Required action:
Every line from the one bearing "years of symptoms in most cases." through the last line of the entries should be printed exactly, with no other output.

__________________________________________________

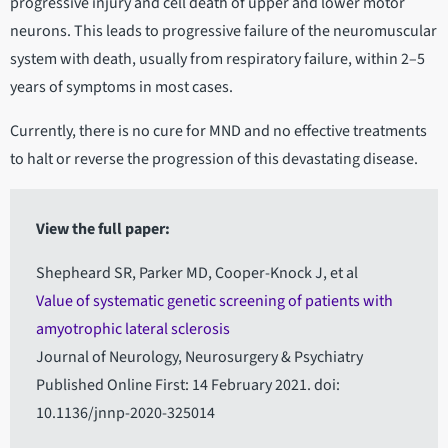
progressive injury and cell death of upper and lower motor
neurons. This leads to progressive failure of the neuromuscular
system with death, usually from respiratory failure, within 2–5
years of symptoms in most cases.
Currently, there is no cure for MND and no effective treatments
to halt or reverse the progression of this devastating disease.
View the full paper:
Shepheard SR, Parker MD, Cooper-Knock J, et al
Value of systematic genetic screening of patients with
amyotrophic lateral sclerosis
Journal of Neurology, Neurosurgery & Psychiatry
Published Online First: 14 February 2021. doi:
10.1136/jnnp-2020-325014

__________________________________________________

Response below:
years of symptoms in most cases.
Currently, there is no cure for MND and no effective treatments
to halt or reverse the progression of this devastating disease.
View the full paper:
Shepheard SR, Parker MD, Cooper-Knock J, et al
Value of systematic genetic screening of patients with
amyotrophic lateral sclerosis
Journal of Neurology, Neurosurgery & Psychiatry
Published Online First: 14 February 2021. doi:
10.1136/jnnp-2020-325014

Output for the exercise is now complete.